本文
----------

Flying pan
カリフォルニア州Los Angelesで電気楽器とアンプリファイアーの生産を手掛けていた"Electro String Instrument Corporation"・・・・
現在の "Rickenbacker International Corporation"の起源である。
1920年代、Los Angelesでは折りしも訪れた電気的な工業理論の著しい進歩を背景に、ギターカルチャーとしてドブロやナショナルに代表されるスティールギターの生産が顕著になっていた。
Adolph & Frying Pan
Adolph RickenbackerとGeorge D. Beauchampの二人は、そういった生産工場やエンジニアとも内密に関わりつつ、最終的には初のエレクトリック・ピックアップシステムの開発に成功する。この歴史的なピックアップが、その形状に由来する"Horseshoe Pickup"である。そして、そのピックアップを搭載し、初のエレクトリックギターとしての試作に完成したのが、"Flying Pan"と呼ばれる、記念すべきエレクトリックギター試作一号機である。
この時に二人は、正式に"Electro String Instrument Corporation"を社名とし、生産するモデルを"Rickenbacker"と名付けたーーー
今日まで脈々と続くRickenbackerの礎がここに誕生する。
George Beauchamp
カリフォルニア州Santa Anaで "R.T.E.C" と云う電気関連会社を営んでいたFrancis C. Hallは、第二次世界大戦後、レオ・フェンダーの製作したスティールギターとアンプリファイアーを販売し始め、1946年には正式にフェンダーの販売代理店として 販売ネットワークを構築していく。
その後の1951年になると、F.C.Hall は先述のAdolphから"Electro String Instrument Corporation"を買い、確立した販売ネットワークを武器にRickenbackerの近代化を加速的に実現させていくのである。

----------

提示資料
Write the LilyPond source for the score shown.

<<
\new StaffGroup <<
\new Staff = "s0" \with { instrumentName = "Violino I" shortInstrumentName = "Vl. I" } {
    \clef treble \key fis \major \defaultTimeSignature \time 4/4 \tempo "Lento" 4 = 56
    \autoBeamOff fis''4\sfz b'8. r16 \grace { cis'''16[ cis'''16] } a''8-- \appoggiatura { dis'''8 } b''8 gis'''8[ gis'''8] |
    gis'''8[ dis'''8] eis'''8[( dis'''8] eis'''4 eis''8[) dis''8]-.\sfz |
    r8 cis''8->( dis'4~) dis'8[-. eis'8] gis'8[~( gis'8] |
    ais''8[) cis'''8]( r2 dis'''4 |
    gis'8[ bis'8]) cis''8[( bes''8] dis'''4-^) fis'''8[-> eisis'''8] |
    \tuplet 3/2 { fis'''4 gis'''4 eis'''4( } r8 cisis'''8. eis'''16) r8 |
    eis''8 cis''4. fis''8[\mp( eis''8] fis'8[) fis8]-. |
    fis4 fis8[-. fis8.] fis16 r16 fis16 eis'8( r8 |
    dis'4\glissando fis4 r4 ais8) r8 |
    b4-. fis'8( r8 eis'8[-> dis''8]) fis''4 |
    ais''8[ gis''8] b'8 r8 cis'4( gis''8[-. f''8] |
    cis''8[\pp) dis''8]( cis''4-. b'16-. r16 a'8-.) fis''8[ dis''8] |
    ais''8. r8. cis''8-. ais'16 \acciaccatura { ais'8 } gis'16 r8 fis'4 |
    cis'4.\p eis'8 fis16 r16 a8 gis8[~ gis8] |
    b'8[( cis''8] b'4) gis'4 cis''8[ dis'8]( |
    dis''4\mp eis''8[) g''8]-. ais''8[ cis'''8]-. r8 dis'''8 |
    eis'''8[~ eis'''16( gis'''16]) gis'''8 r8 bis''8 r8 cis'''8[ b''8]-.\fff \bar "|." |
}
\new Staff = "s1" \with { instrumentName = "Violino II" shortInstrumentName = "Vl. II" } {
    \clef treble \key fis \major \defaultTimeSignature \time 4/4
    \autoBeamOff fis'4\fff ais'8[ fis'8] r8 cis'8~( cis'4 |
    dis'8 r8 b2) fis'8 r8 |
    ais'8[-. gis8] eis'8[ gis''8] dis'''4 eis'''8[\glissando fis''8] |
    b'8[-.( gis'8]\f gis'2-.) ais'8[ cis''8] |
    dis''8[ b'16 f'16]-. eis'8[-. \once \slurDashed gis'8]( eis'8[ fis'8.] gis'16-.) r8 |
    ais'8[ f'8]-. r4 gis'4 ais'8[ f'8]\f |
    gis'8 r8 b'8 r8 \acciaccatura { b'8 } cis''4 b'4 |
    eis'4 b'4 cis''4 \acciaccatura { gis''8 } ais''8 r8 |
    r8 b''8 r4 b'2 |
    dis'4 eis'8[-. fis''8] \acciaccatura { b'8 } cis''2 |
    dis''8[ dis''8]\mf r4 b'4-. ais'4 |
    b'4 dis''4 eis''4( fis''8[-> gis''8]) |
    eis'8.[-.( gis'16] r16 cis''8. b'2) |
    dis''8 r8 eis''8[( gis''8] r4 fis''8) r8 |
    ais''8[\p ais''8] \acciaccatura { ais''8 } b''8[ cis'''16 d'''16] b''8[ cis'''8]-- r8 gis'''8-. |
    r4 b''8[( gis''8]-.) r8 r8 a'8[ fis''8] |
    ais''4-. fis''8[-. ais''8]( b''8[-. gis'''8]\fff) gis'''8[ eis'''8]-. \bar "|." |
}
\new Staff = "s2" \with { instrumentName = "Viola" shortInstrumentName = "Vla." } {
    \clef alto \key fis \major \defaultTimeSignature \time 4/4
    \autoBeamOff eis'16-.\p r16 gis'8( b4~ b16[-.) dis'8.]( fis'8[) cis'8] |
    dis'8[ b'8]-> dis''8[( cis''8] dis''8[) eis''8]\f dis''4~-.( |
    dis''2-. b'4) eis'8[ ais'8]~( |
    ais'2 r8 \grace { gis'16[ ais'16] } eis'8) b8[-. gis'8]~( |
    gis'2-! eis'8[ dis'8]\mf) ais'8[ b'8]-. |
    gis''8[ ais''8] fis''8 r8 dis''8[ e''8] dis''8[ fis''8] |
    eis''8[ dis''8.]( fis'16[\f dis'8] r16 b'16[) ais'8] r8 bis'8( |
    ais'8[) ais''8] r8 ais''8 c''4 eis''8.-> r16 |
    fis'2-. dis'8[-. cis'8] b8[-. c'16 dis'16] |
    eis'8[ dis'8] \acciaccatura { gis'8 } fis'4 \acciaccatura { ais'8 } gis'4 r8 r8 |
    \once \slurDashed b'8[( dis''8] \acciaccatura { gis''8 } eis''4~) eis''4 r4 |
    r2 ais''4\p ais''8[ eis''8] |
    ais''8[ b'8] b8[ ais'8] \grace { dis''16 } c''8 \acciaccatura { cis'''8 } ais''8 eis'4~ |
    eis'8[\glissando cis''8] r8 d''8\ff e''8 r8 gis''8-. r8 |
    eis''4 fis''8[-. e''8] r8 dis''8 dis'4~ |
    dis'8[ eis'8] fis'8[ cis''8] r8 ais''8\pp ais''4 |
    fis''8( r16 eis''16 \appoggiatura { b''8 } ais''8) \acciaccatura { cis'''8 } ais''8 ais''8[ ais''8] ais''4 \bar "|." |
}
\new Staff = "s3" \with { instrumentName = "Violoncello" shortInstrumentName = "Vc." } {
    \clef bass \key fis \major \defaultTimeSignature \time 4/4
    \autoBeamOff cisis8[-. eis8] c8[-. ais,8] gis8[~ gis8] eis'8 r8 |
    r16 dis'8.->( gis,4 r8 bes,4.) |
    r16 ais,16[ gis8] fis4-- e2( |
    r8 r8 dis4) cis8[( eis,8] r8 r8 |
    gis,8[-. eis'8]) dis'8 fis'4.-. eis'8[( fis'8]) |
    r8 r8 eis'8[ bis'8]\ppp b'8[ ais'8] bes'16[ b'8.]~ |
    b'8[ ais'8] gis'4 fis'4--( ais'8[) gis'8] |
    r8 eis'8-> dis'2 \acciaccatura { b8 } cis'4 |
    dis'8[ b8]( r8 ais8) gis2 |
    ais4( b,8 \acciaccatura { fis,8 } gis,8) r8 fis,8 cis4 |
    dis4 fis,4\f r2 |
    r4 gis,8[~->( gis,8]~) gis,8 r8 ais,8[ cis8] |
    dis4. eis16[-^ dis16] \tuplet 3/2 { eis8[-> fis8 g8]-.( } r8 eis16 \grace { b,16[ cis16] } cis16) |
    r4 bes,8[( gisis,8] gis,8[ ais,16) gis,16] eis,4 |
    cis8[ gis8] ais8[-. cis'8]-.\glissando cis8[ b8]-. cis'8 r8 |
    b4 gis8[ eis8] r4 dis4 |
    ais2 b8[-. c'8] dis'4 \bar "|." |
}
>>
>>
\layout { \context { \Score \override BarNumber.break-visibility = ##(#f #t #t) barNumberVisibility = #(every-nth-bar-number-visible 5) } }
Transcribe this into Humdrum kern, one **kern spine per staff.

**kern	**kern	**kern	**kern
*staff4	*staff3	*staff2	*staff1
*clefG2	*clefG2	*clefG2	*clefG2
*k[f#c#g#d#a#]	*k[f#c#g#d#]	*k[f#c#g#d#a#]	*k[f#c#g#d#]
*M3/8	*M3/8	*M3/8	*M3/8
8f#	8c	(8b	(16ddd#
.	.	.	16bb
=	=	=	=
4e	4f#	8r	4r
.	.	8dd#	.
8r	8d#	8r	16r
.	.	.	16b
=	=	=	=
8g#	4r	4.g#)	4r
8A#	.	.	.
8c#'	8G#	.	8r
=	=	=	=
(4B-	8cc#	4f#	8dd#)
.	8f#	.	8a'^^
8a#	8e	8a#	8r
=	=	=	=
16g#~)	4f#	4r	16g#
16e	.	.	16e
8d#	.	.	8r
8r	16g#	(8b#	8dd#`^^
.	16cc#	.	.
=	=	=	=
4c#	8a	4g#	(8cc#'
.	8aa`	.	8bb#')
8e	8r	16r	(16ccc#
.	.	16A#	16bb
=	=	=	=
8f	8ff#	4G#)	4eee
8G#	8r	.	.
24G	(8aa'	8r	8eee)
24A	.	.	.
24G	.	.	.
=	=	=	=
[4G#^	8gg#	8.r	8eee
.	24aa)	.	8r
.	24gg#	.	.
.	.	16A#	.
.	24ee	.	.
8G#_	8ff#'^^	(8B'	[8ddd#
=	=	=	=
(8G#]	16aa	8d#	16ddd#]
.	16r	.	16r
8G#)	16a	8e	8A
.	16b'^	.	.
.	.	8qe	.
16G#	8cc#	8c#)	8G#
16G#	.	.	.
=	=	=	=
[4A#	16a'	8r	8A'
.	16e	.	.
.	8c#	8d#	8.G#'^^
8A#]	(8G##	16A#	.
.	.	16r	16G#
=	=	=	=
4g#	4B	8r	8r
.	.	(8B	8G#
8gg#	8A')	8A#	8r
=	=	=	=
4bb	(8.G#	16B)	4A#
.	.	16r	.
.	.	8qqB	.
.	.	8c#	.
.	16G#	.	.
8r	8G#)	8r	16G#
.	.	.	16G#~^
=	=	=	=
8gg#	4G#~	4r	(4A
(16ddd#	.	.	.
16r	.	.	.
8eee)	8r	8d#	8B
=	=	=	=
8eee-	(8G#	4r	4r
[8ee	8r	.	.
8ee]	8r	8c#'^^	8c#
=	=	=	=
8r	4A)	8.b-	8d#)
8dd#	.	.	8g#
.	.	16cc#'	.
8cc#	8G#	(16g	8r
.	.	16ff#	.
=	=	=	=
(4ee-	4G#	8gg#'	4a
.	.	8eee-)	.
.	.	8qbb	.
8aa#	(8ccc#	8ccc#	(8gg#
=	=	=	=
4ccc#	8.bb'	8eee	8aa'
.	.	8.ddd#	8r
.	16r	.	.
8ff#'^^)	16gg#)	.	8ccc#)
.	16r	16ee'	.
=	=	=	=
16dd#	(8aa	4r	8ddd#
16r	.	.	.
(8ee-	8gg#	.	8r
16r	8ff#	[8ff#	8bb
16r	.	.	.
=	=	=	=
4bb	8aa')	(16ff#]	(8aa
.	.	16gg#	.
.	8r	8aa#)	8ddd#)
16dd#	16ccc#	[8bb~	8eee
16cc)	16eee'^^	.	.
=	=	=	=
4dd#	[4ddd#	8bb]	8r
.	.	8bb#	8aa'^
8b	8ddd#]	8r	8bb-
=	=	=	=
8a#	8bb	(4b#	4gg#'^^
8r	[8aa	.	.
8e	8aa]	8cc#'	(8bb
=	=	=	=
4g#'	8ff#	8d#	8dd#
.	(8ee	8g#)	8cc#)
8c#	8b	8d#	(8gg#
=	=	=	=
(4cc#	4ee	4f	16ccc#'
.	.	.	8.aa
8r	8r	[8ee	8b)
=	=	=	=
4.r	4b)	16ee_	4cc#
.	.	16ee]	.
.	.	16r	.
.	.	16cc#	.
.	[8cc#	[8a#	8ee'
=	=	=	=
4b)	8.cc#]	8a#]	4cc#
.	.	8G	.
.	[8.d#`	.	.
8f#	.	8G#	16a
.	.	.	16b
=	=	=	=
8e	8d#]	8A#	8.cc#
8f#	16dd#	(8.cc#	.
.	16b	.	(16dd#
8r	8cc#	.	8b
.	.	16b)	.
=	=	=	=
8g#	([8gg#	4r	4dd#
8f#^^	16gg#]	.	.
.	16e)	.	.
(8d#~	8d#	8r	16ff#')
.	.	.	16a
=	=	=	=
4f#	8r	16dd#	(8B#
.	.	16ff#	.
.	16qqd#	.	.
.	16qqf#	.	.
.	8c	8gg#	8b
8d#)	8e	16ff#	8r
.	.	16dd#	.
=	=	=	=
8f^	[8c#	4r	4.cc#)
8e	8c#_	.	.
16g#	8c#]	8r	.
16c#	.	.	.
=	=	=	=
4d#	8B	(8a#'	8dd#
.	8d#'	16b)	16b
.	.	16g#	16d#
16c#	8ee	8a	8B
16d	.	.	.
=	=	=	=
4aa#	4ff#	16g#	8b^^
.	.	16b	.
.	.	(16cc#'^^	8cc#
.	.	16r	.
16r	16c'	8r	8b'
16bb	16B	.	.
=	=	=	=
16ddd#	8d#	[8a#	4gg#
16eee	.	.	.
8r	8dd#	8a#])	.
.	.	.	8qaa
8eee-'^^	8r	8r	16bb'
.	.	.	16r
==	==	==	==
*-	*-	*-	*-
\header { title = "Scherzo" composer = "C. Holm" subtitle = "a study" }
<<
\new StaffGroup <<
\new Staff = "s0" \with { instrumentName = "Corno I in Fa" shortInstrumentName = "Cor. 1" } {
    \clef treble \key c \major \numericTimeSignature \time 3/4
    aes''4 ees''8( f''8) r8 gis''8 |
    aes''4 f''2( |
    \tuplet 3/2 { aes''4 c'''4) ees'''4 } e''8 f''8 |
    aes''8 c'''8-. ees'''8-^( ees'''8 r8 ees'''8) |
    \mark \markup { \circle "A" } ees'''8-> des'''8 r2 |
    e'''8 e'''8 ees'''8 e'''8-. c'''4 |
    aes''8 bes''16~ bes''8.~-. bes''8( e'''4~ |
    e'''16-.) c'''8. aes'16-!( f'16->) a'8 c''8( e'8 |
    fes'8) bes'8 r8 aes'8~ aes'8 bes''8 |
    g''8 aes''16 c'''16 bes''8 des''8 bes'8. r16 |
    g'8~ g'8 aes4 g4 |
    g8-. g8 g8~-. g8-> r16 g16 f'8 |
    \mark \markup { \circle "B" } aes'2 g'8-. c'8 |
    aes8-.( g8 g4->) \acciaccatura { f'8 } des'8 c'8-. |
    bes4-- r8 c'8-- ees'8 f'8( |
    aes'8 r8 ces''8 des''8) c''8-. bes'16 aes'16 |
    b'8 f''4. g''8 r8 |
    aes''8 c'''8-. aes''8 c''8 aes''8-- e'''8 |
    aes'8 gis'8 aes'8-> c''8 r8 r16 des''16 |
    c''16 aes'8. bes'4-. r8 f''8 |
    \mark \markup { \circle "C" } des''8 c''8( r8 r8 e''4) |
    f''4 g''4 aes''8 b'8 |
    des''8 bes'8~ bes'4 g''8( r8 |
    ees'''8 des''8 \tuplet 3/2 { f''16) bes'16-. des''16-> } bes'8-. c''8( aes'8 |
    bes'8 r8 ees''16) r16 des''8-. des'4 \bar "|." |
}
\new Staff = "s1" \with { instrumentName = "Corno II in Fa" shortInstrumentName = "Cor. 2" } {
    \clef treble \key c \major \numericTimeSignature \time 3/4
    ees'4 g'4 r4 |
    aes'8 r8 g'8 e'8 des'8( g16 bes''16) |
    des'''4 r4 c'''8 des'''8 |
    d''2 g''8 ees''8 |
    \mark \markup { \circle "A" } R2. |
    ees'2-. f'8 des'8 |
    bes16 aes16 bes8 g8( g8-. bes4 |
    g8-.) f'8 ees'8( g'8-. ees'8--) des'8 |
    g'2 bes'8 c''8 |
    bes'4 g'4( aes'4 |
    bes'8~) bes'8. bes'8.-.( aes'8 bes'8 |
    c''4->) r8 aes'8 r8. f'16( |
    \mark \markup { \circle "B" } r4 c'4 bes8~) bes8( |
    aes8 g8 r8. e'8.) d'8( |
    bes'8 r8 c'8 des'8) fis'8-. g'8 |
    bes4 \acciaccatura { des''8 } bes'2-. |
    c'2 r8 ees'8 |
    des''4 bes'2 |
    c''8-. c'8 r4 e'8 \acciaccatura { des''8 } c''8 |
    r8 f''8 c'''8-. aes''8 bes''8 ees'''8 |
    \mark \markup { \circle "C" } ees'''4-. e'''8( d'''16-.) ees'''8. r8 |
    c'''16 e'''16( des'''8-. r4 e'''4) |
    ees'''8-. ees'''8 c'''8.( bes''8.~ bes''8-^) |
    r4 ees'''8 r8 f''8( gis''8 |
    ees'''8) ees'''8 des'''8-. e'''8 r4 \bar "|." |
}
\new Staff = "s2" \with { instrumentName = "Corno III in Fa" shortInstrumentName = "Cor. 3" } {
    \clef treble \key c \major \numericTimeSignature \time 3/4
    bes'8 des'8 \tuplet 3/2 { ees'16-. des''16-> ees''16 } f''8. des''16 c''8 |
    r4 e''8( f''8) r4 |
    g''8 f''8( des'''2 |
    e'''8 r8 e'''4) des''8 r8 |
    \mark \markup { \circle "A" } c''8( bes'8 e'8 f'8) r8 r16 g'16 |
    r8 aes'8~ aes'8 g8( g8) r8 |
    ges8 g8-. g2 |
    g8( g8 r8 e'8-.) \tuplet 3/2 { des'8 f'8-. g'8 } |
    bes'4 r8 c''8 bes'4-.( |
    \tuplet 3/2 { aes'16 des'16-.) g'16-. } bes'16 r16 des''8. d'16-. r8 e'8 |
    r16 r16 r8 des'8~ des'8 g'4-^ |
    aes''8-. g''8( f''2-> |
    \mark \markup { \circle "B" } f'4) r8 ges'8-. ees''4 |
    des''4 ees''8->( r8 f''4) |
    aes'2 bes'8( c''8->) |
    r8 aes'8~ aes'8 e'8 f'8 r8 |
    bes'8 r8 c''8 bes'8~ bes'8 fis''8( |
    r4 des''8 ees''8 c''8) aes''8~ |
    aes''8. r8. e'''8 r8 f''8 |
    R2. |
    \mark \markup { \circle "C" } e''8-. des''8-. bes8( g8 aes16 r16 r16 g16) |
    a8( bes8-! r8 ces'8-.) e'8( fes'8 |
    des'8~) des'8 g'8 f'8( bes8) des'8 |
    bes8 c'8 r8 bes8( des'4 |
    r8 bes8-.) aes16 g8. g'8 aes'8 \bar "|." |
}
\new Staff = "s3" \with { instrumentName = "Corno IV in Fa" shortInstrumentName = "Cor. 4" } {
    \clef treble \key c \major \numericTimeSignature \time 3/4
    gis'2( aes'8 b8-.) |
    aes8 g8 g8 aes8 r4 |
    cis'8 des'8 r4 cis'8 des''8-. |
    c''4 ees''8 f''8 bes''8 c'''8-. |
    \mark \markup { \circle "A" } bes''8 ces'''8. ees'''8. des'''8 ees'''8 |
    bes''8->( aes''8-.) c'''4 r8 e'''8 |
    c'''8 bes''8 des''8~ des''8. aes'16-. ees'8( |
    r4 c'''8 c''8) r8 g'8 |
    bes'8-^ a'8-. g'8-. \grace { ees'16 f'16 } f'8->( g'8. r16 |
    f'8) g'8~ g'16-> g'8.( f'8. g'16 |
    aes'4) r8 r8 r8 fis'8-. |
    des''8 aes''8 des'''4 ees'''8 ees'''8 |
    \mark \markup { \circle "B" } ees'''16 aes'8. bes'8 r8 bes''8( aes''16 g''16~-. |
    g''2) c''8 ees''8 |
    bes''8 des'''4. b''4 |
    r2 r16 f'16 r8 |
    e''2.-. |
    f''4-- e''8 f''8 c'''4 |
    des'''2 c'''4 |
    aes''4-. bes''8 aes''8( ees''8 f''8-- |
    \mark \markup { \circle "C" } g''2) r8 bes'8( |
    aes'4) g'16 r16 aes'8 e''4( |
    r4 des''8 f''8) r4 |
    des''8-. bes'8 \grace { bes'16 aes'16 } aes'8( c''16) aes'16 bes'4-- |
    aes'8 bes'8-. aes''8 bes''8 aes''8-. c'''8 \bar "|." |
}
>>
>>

----------

演習問題
a) Rickenbackerの沿革を述べた本文のうち、「Adolph & Frying」で始まり「今日まで脈々と続くRickenbackerの礎がここに誕生する。」で終わる箇所を、そのまま書き写しなさい。
b) 本文によれば、F.C. HallがAdolphから"Electro String Instrument Corporation"を買ったのは何年ですか。
記録は本文の内容とは関係がありません。

解答例
a)
Adolph & Frying Pan
Adolph RickenbackerとGeorge D. Beauchampの二人は、そういった生産工場やエンジニアとも内密に関わりつつ、最終的には初のエレクトリック・ピックアップシステムの開発に成功する。この歴史的なピックアップが、その形状に由来する"Horseshoe Pickup"である。そして、そのピックアップを搭載し、初のエレクトリックギターとしての試作に完成したのが、"Flying Pan"と呼ばれる、記念すべきエレクトリックギター試作一号機である。
この時に二人は、正式に"Electro String Instrument Corporation"を社名とし、生産するモデルを"Rickenbacker"と名付けたーーー
今日まで脈々と続くRickenbackerの礎がここに誕生する。

b) 1951年です。